The Wall Street Journal recently reported that only five of the Top 20 U.S. oil companies focused mostly on hydraulic fracking generated more cash than they spent in the first quarter of this year. This continues a trend that has been ongoing throughout the fracking boom.
Winners and Losers
The article doesn’t list the cash flow picture for the entire Top 20, nor did it explain how it calculated cash flow. But based on the numbers they reported and my own analysis, it appears they are defining cash flow as simply the amount of cash generated from operations minus capital expenditures.
The story indicated that overall, companies spent $1.13 for every $1 they took in. It further noted that “Oasis Petroleum Inc. spent $3.27 for every $1 it made in cash, while Parsley Energy Inc. spent almost $2 for every $1 it made in cash.”
Hedging was blamed for the underwhelming cash flow.
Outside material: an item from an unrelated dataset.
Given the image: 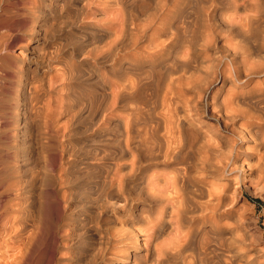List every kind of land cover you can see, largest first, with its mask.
<instances>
The article noted that many producers hedged oil prices at $50 to $55 a barrel, and were therefore unable to cash in on the rally in oil prices. Of course, that makes you wonder why a company would hedge at a price that they should have known would result in negative cash flow.
Continental Resources infamously ditched its hedges in 2014 after oil prices declined to $75/bbl. The company expected prices to bounce back quickly. Continental hasn’t yet resumed hedging but expects to do so at some point. Notably, Continental was reported to have the highest cash flow among its peers at $258 million for Q1. EOG Resources was also highlighted for generating a $110 million cash surplus for the quarter.
The article doesn’t name the other companies that generated positive cash flow, but I screened the data from the S&P Global Market Intelligence database and calculated it myself. The numbers I calculated for Continental and EOG matched the numbers reported in the WSJ article, so I used the same calculation for the rest of the companies.
Presumably, the WSJ story didn’t include ConocoPhillips in its analysis, as it led all oil companies (considering just the pure oil and gas producers) with cash flow of $864 million for the quarter. COP is the largest pure oil and gas producer, and like Continental, they aren’t hedged. But their oil and gas operations are geographically diverse, and they aren’t purely a fracking play.